[Change detection outputs]
= = = = = = =

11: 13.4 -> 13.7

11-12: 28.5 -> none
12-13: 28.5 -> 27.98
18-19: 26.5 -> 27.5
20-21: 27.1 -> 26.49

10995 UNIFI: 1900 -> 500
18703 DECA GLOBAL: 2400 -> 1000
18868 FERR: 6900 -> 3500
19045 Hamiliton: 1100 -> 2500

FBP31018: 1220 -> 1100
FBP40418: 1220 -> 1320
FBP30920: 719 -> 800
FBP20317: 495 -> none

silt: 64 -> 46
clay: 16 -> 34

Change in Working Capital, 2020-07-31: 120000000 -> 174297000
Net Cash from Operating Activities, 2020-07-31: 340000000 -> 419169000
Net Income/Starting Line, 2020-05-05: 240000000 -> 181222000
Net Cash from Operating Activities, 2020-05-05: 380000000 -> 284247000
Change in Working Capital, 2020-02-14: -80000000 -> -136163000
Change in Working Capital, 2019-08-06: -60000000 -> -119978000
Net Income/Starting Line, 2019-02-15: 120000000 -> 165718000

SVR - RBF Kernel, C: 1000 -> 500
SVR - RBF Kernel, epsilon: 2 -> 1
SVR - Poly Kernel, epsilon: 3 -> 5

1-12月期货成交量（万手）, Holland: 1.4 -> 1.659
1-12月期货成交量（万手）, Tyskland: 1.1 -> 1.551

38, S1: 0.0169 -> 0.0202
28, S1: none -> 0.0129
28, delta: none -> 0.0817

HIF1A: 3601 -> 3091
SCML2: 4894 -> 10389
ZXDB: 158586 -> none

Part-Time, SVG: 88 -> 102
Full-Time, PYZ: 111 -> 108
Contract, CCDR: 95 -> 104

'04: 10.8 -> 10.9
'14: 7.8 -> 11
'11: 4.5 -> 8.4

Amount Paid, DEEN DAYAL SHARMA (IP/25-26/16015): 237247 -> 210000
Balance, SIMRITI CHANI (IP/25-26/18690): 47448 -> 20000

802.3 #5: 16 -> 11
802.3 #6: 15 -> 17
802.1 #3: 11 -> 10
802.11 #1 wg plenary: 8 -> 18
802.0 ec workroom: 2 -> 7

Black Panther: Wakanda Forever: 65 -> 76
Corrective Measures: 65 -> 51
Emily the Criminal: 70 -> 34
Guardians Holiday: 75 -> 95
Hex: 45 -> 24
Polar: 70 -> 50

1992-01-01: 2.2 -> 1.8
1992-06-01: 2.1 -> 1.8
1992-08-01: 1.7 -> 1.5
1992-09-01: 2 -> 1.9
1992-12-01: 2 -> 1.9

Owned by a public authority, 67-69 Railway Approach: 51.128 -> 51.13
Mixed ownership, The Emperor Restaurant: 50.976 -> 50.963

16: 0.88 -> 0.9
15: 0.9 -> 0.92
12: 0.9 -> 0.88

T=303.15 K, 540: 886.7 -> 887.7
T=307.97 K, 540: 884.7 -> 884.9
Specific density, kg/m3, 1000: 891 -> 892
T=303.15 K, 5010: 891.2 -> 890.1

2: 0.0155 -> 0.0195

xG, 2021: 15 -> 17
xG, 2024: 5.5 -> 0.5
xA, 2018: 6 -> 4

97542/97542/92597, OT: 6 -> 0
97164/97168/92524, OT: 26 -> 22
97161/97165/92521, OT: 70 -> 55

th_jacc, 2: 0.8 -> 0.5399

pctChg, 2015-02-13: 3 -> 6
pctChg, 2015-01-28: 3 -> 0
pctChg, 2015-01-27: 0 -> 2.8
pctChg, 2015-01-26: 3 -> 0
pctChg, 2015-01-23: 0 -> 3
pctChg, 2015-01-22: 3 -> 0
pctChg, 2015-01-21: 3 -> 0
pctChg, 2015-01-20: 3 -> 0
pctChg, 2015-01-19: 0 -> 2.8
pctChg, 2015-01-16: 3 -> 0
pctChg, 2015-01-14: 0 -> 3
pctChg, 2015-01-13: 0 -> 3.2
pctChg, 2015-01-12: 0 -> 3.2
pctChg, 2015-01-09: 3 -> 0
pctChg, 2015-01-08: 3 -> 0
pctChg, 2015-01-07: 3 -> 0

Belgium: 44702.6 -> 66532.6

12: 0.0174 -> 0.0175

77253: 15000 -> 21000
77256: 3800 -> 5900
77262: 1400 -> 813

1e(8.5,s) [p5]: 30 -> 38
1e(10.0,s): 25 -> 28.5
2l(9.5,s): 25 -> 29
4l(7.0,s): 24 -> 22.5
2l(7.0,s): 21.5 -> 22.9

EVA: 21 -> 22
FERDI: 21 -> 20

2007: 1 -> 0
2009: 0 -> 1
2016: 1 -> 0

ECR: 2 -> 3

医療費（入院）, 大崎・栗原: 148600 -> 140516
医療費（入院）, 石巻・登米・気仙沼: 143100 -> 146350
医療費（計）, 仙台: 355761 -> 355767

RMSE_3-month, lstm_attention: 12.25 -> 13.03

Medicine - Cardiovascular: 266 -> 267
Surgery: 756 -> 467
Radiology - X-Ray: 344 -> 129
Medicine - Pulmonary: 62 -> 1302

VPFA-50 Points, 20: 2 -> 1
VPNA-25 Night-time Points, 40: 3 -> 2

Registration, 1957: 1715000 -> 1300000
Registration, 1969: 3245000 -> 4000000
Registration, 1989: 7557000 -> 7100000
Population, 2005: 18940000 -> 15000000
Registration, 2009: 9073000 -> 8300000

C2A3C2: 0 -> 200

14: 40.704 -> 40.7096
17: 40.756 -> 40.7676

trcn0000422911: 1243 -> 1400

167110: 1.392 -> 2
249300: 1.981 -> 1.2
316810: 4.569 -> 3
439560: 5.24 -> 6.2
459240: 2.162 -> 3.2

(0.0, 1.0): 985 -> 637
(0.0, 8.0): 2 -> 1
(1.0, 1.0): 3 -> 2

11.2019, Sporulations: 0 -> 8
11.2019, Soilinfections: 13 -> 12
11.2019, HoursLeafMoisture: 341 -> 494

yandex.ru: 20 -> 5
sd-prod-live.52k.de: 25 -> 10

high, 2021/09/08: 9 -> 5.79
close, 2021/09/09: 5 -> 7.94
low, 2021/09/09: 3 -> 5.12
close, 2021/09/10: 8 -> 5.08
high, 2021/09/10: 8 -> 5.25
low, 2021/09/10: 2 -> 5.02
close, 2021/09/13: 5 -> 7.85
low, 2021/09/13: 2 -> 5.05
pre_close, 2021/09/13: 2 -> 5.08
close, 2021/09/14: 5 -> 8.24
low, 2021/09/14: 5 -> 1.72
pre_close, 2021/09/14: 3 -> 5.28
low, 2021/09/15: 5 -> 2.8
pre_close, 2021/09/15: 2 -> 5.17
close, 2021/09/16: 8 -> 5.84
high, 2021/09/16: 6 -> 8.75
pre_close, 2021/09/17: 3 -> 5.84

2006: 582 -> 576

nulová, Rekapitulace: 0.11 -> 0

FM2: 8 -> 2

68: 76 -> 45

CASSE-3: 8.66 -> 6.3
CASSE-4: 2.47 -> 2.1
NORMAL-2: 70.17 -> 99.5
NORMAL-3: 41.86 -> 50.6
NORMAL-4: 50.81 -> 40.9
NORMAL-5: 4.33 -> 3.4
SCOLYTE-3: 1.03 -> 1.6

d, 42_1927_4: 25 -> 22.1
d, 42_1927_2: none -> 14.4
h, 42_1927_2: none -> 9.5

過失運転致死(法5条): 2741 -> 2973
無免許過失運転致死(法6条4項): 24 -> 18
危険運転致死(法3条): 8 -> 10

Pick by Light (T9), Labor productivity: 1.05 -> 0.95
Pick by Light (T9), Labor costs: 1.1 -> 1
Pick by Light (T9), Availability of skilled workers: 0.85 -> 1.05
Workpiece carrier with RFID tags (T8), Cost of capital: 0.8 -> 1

= = = = = = =

◆ **EXERCISE INSTRUCTIONS**:
Return exactly, and only, the lines above starting at the line that contains "Net Income/Starting Line, 2020-05-05: 240000000" and ending at the line that contains "Change in Working Capital, 2020-02-14: -80000000".

◆ **YOUR RESPONSE**:
Net Income/Starting Line, 2020-05-05: 240000000 -> 181222000
Net Cash from Operating Activities, 2020-05-05: 380000000 -> 284247000
Change in Working Capital, 2020-02-14: -80000000 -> -136163000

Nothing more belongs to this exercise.